▶ **TASK ITEM**
Your task is to retype every entry exactly while omitting the pictures.

** RECORDS follows **

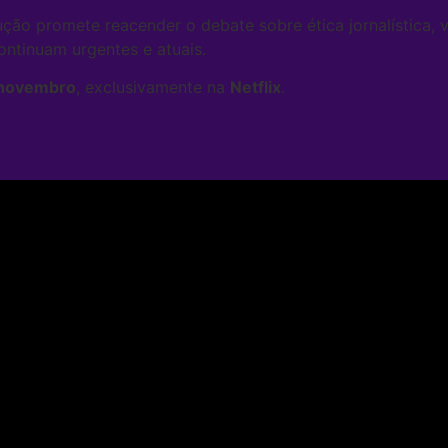
ução promete reacender o debate sobre ética jornalística, v
ontinuam urgentes e atuais.
 novembro
, exclusivamente na
Netflix
.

** End of RECORDS **

▶ **REPLY**
ução promete reacender o debate sobre ética jornalística, v
ontinuam urgentes e atuais.
 novembro
, exclusivamente na
Netflix
.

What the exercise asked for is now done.